On that score, enter Daniel Gordis’s wistful and elegiac We Stand Divided, which focuses on the “rift between American Jews and Israel” but is also an implicit lament that American Jews have morphed into an iteration of modern-day Quakers, educated and mercantile but not hyper-ethnocentric.

Unlike Caspit and Pfeffer, Gordis makes no mention of Trump or Sheldon Adelson, the billionaire benefactor of the US president and Netanyahu who subsidizes a pro-Netanyahu Israeli daily and is a potential witness in the Israeli government’s criminal case against Netanyahu. Adelson also funded the Shalem Institute, which launched Gordis’s Jerusalem-based Shalem College.

The American-born Gordis is comfortable with ethnicity and religion playing greater roles in Israel’s public square, and yearns for a rapprochement between American Jews and Israel that may not come.

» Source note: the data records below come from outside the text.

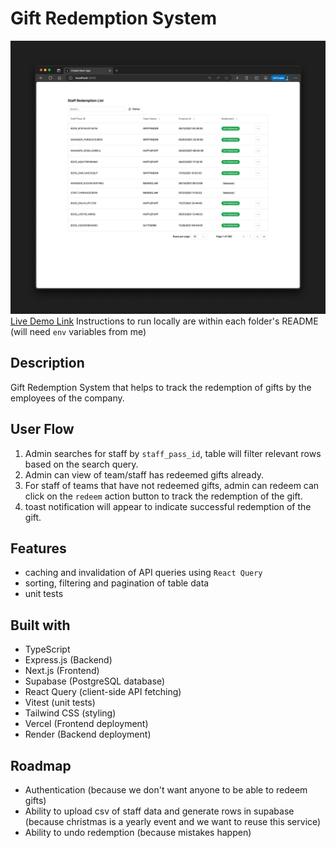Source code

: # Gift Redemption System

![demo image](<CleanShot 2024-02-23 at 20.23.56@2x.png>)
[Live Demo Link](https://govtech-oa.vercel.app/)
Instructions to run locally are within each folder's README (will need `env` variables from me)

## Description

Gift Redemption System that helps to track the redemption of gifts by the employees of the company.

## User Flow

1. Admin searches for staff by `staff_pass_id`, table will filter relevant rows based on the search query.
2. Admin can view of team/staff has redeemed gifts already.
3. For staff of teams that have not redeemed gifts, admin can redeem can click on the `redeem` action button to track the redemption of the gift.
4. toast notification will appear to indicate successful redemption of the gift.

## Features

- caching and invalidation of API queries using `React Query`
- sorting, filtering and pagination of table data
- unit tests

## Built with

- TypeScript
- Express.js (Backend)
- Next.js (Frontend)
- Supabase (PostgreSQL database)
- React Query (client-side API fetching)
- Vitest (unit tests)
- Tailwind CSS (styling)
- Vercel (Frontend deployment)
- Render (Backend deployment)

## Roadmap

- Authentication (because we don't want anyone to be able to redeem gifts)
- Ability to upload csv of staff data and generate rows in supabase (because christmas is a yearly event and we want to reuse this service)
- Ability to undo redemption (because mistakes happen)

The fact is, Jews have carved a niche in America’s mainstream just as other hyphenated Americans did before them. The Puritans ultimately succumbed to the temptations of the figurative forest; Gordis offers no answer as to why Jews would be different. Jewish immigration to America was simply about escaping the old world, as opposed to founding a City on a Hill, a reality Gordis acknowledges.

These competing sentiments continue to play out in Israel’s fractious and freewheeling political system. In less than a year, Israel’s voters have gone to the polls twice but have been unable to elect a government. A third election is set for early March. Here and there, democracy and the rule of law are being tested by two leaders for whom “l’état, c’est moi” is a rule to live by.